◆ Text section
========================================

Discussion RDNA 5 / UDNA (CDNA Next) speculation

adroc_thurston · Aug 27, 2025

Timorous said:
That is the exact reason I didn't believe the cache rumours for RDNA2. It seemed like going with a wider bus would cost less die area to achieve similar performance goals so if AMD were willing to spend 500mm of die area then going with a wider bus and adding more shader cores would be better balanced overall than a huge chunk of MALL.

Memory speed scaling looked pretty bad when MALL was introduced.

Basically we ran out of shrinks to spam shader cores with before we ran out of bandwidth.
Oh the irony.

SolidQ · Aug 27, 2025

Possible AMD RDNA 5 / UDNA GPU SKU Configs Point To 96, 40, 24, 12 CU Dies

Another possible set of GPU die configurations within the AMD RDNA 5 / UDNA lineup have been posted by Kepler_L2, pointing up to 96 CUs.

wccftech.com

https://videocardz.com/newz/amd-rdna5-rumors-point-to-at0-flagship-gpu-with-512-bit-memory-bus-96-compute-units

They fast publish news from this topic

Timorous · Aug 27, 2025

adroc_thurston said:
Memory speed scaling looked pretty bad when MALL was introduced.

Basically we ran out of shrinks to spam shader cores with before we ran out of bandwidth.
Oh the irony.

Just compare N22 to N10. Same 40CU shader count but 192bit bus and 96MB MALL vs 256 bit bus. The ~35% die size increase led to a roughly 40% performance bump but I can't help but feel that sticking with a 256bit bus and just adding in more shaders would not have given more performance at the same ~335mm die area that N22 did use than going with the big L3 cache.

N23 also, performs like the 5070XT with half the bus due to the MALL but the MALL takes up the same area that a 128bit worth of GDDR6 PHYs would and would a 256 bit N23 have performed worse?

adroc_thurston · Aug 27, 2025

Timorous said:
N23 also, performs like the 5070XT with half the bus due to the MALL but the MALL takes up the same area that a 128bit worth of GDDR6 PHYs would and would a 256 bit N23 have performed worse?

Oh nyo it's smaller.
N33 even moreso.

ToTTenTranz · Aug 27, 2025

Timorous said:
The ~35% die size increase led to a roughly 40% performance bump but I can't help but feel that sticking with a 256bit bus and just adding in more shaders would not have given more performance at the same ~335mm die area that N22 did use than going with the big L3 cache.

The problem with GDDR6 256bit bus is it would either be lacking with only 8GB VRAM in a >$400 card or having to pay all the way up to 16GB on a clamshell config.

poke01 · Aug 27, 2025

SolidQ said:
Possible AMD RDNA 5 / UDNA GPU SKU Configs Point To 96, 40, 24, 12 CU Dies

Another possible set of GPU die configurations within the AMD RDNA 5 / UDNA lineup have been posted by Kepler_L2, pointing up to 96 CUs.

========================================

◆ Source material
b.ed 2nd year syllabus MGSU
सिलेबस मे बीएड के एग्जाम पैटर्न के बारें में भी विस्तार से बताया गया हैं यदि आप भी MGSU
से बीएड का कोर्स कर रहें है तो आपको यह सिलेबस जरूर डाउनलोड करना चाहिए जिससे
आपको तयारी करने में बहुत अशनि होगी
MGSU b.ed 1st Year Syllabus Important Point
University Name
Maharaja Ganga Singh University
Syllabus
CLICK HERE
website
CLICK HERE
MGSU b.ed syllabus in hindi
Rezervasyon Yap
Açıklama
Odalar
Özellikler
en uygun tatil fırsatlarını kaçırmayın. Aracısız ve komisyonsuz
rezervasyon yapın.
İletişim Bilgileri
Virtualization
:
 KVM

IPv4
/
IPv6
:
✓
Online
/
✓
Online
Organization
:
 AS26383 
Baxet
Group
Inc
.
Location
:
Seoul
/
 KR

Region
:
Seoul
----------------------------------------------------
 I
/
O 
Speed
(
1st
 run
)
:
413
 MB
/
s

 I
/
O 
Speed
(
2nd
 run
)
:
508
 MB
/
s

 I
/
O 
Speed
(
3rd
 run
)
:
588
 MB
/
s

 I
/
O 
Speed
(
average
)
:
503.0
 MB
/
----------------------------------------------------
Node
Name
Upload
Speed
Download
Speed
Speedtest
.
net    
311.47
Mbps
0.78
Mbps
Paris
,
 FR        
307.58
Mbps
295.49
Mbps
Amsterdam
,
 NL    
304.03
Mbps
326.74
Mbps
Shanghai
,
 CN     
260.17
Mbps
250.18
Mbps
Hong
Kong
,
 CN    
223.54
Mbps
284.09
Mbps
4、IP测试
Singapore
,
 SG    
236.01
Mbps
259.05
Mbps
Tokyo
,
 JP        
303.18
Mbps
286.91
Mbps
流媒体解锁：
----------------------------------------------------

========================================

◆ Tasks
• 1. Please reproduce word for word the passage of the RDNA 5 speculation thread starting with "ToTTenTranz · Aug" and going on through "a clamshell config.".
• 2. Answer these from the RDNA 5 speculation thread:
(a) Who posted the set of GPU die configurations pointing up to 96 CUs?
(b) How large a MALL does Timorous give for N22?
(c) According to ToTTenTranz, how much VRAM would a card with a 256bit GDDR6 bus be lacking with?
• 3. List the usernames of everyone who posted in the RDNA 5 speculation thread.

◆ Answers to the problems
• 1.
ToTTenTranz · Aug 27, 2025

Timorous said:
The ~35% die size increase led to a roughly 40% performance bump but I can't help but feel that sticking with a 256bit bus and just adding in more shaders would not have given more performance at the same ~335mm die area that N22 did use than going with the big L3 cache.

The problem with GDDR6 256bit bus is it would either be lacking with only 8GB VRAM in a >$400 card or having to pay all the way up to 16GB on a clamshell config.

• 2.
(a) Kepler_L2
(b) 96MB
(c) 8GB

• 3.
adroc_thurston
SolidQ
Timorous
ToTTenTranz
poke01